Type out the lines below exactly, pictures excluded.

::: The data

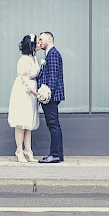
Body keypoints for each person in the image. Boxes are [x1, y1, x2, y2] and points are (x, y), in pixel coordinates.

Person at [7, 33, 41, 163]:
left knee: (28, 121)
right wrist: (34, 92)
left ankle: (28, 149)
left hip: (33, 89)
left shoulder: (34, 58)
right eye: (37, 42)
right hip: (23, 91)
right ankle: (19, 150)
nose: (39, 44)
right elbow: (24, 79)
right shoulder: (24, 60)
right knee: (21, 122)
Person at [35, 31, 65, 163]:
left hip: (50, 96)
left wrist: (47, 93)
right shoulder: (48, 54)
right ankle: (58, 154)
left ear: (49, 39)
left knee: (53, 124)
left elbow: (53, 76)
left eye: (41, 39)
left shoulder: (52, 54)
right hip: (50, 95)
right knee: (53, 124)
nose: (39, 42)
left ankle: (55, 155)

::::::

# [Answer to this exercise]
Body keypoints for each person in the image. Boxes are [x1, y1, x2, y2] and points are (x, y), in pixel coordinates.

Person at [7, 33, 41, 163]:
left knee: (28, 121)
right wrist: (34, 92)
left ankle: (28, 149)
left hip: (33, 89)
left shoulder: (34, 58)
right eye: (37, 42)
right hip: (23, 91)
right ankle: (19, 150)
nose: (39, 44)
right elbow: (24, 79)
right shoulder: (24, 60)
right knee: (21, 122)
Person at [35, 31, 65, 163]:
left hip: (50, 96)
left wrist: (47, 93)
right shoulder: (48, 54)
right ankle: (58, 154)
left ear: (49, 39)
left knee: (53, 124)
left elbow: (53, 76)
left eye: (41, 39)
left shoulder: (52, 54)
right hip: (50, 95)
right knee: (53, 124)
nose: (39, 42)
left ankle: (55, 155)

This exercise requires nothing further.